In January 2025, it was reported that Liu will be a producer for the film, Stop Stop Dark Cold.

== Personal life ==
Liu bought and owned the rights of the novel, Three Lives Three Worlds, The Pillow Book, and had wanted to play the role of Feng Jiu. However, after the television drama series based on the novel, Eternal Love (2017) became popular following its broadcast, audiences condemned her decision and rallied for Dilraba Dilmurat to play Feng Jiu instead. Following this, netizens had speculations that Liu attempted suicide in August 2018 that was related to her divorce from her husband, who had cheated on her with actress Zhang Meng while Liu was pregnant. Liu denied rumors of suicide and stated that she had trouble sleeping and relied on sleeping pills. She later sold the rights of the book to Tencent Video, who cast her as Ji Heng in the series sequel, Eternal Love of Dream (2020) instead and made her one of the co-producers. Criticism of her performance led to speculations of attempted suicide again.

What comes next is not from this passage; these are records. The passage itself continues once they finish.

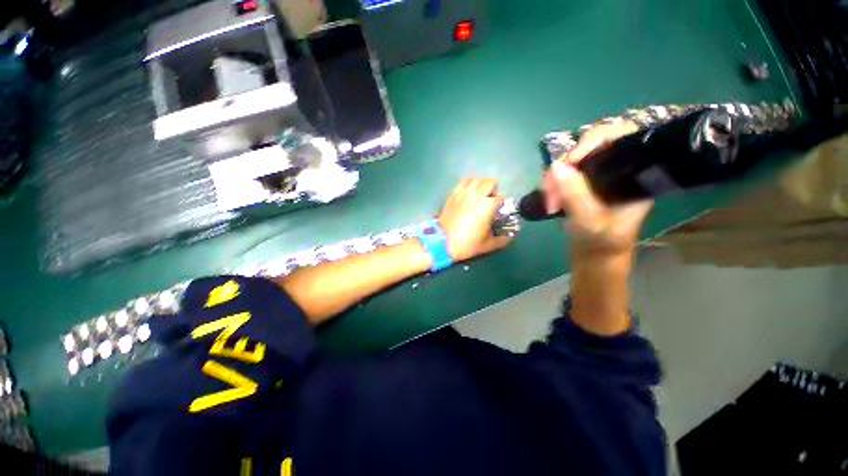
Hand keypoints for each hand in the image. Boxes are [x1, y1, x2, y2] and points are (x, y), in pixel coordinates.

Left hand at [438, 178, 513, 261]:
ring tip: (480, 195)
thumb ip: (502, 240)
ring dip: (481, 185)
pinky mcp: (453, 194)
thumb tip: (510, 237)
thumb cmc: (467, 244)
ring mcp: (463, 193)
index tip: (498, 212)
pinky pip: (463, 181)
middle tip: (490, 201)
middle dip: (494, 190)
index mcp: (488, 205)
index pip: (501, 198)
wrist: (442, 242)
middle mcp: (477, 195)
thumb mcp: (487, 245)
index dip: (501, 205)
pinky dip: (469, 183)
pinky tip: (469, 192)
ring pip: (477, 179)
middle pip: (491, 182)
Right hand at [543, 121, 653, 258]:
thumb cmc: (602, 242)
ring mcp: (597, 175)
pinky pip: (564, 172)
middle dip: (565, 164)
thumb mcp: (591, 223)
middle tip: (550, 187)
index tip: (571, 161)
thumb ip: (576, 197)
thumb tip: (556, 167)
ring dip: (554, 177)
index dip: (594, 140)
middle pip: (589, 146)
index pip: (621, 136)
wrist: (595, 255)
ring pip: (572, 160)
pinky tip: (549, 198)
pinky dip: (552, 182)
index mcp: (634, 173)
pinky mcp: (582, 183)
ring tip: (548, 200)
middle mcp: (617, 168)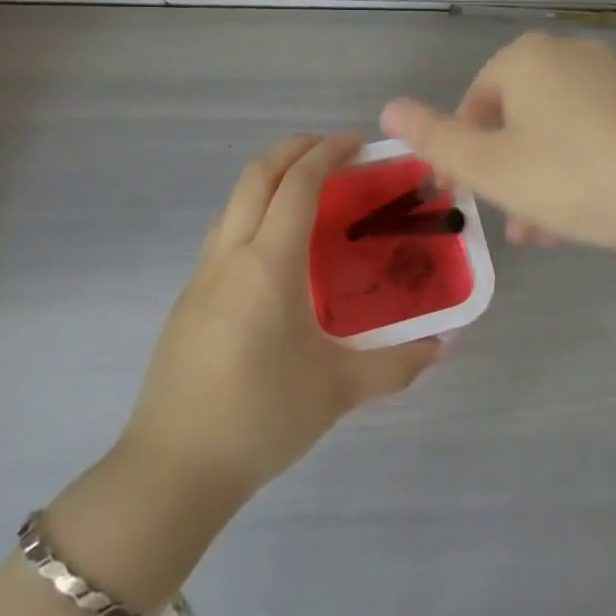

Liu temporarily changed her name from Liu Yuxin to Liu Yuefei. She currently uses the name Liu Yuxin in China along with her English name, Yoyo Liu in the U.S.

==Filmography==
===Film===

| Year | English title | Chinese title | Role | Notes |
|---|---|---|---|---|
| 2009 | Hua Mulan | 花木兰 | Rouran princess |  |
| 2011 | Energy Behind the Heart | 用心跳 | Xiao Hong |  |
| 2011 | Legend of Daming Palace | 大明宫传奇 | Princess Mingyue |  |
| 2013 | Baby Run | 宝贝快跑 | Xiao Bao |  |
| 2014 | Turn Around | 美人邦 | Yu Zhongqiu |  |
| 2016 | So Lucky | 杠上开花 | Chun Ling |  |

===Television series===

| Year | English title | Chinese title | Role | Notes |
|---|---|---|---|---|
| 2006 |  | 色拉青春 | Leng Xue |  |
| 2009 | Ugly Betty II | 丑女无敌II | Ziwei |  |
| 2010 | Special War Pioneer | 特战先锋 | Hudie |  |
| 2011 |  | 大学生士兵 | Jiang Nan |  |
| 2011 |  | 毕业时刻 | Bai Xue |  |
| 2011 | Scarlet Heart | 步步惊心 | Gororo Mingyu |  |
| 2012 | Secret History of Princess Taiping | 太平公主秘史 | Wu Zetian (young adult) |  |
| 2012 | King's War | 楚汉传奇 | Concubine Qi |  |
| 2015 |  | 情诫 | Xiao Qi |  |
| 2015 | The Cage of Love | 抓住彩虹的男人 | Lu Man |  |
| 2016 | Far Away Love | 远得要命的爱情 | Ding Fei |  |
| 2016 | Switch of Fate | 忍冬艳蔷薇 | Gu Qiangwei |  |
| 2016 | How Much Love Can be Repeated | 多少爱，可以重来 | Wang Qiaoqiao |  |
| 2016 |  | 硝烟散尽 | Dong Li'na |  |
| 2020 | Eternal Love of Dream | 三生三世枕上书 | Ji Heng |  |
| 2025 | Memories beyond Horizon | 无限超越班 | As herself | Season 3 |

=== Producer ===

| Year | Title | Role | Notes |
|---|---|---|---|
| 2021 | Wuhan Wuhan | Co-producer |  |
| 2022 | Umma | Co-producer |  |
| 2023 | Jamojaya | Assistant producer |  |
| 2024 | The Garfield Movie | Associate producer |  |

== Awards and nominations ==
Liu's film, Wuhan Wuhan was nominated for Outstanding Current Affairs Documentary featured in the POV series at the 44th News & Documentary Emmy Awards.